Top of Available data

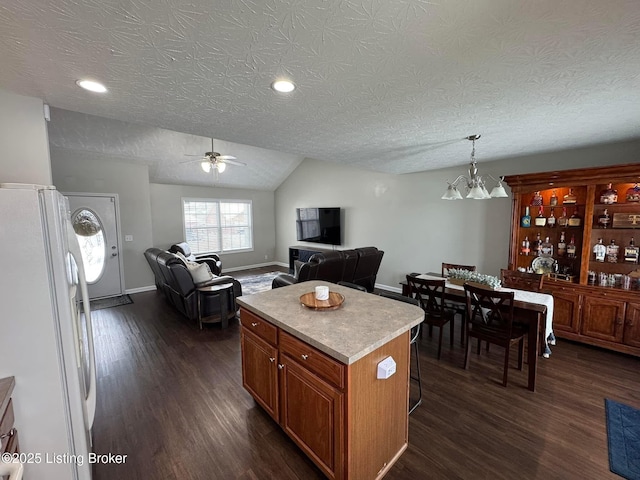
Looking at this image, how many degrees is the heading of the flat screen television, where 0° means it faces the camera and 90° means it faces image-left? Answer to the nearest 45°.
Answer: approximately 45°

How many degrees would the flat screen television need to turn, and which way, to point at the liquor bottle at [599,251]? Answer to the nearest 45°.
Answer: approximately 90° to its left

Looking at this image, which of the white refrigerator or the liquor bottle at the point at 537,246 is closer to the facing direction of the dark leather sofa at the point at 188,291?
the liquor bottle

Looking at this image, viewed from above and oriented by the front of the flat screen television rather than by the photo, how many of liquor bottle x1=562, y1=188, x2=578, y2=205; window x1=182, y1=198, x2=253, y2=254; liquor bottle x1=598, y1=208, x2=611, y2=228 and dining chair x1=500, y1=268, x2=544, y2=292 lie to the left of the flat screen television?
3

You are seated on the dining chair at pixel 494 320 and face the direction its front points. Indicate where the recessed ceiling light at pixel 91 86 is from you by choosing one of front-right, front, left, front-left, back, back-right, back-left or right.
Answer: back

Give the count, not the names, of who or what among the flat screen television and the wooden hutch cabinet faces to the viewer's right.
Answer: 0

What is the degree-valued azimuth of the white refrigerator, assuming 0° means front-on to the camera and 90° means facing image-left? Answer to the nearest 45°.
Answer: approximately 270°

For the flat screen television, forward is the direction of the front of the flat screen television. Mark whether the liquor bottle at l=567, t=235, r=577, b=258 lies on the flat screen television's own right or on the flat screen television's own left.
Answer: on the flat screen television's own left

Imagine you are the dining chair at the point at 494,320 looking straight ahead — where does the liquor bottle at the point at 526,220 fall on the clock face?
The liquor bottle is roughly at 11 o'clock from the dining chair.

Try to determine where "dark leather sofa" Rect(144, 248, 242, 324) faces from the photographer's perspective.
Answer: facing away from the viewer and to the right of the viewer

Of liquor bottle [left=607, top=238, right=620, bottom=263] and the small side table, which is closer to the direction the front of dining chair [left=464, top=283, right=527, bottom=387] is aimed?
the liquor bottle

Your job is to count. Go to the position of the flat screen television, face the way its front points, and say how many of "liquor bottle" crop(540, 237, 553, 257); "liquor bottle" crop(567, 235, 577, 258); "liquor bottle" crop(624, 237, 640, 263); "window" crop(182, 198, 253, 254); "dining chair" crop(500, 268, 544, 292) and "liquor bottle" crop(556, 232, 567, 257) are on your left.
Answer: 5

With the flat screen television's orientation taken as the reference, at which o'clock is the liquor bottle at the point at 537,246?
The liquor bottle is roughly at 9 o'clock from the flat screen television.

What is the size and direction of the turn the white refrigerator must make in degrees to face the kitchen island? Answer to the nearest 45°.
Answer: approximately 45° to its right

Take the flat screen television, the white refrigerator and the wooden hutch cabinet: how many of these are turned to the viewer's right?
1
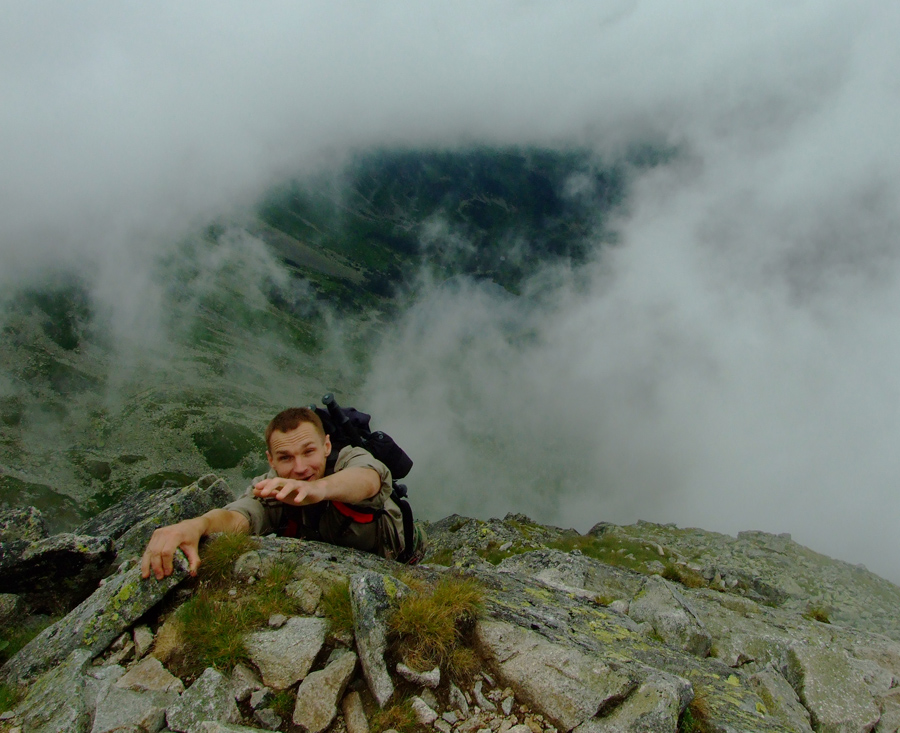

Bottom of Available data

:: Task instructions ::
Output as a numbered list the data from the line with "With the flat" up to and including the line with "The liquor bottle is roughly at 9", leaving out blank lines.

:: Result of this exercise ::
1. With the flat screen television's orientation taken as the reference, at which o'clock is the liquor bottle at the point at 537,246?
2. The liquor bottle is roughly at 9 o'clock from the flat screen television.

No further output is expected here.